[[ Source material, beginning ]]

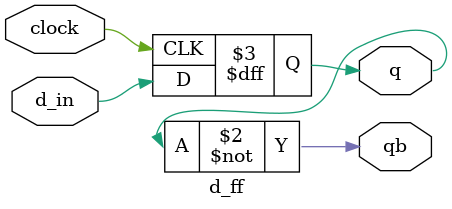
<source format=v>
module d_ff(clock,d_in,q,qb);
input d_in,clock;
output reg q;
output qb;

always@(posedge clock)
begin
q <= d_in;
end
assign qb = ~q;
endmodule

</source>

[[ Source material, end ]]

▶ [Prompt]: Omitting the pictures, repeat all entries exactly.

▶ [Solution for this exercise]:
<source format=v>
module d_ff(clock,d_in,q,qb);
input d_in,clock;
output reg q;
output qb;

always@(posedge clock)
begin
q <= d_in;
end
assign qb = ~q;
endmodule

</source>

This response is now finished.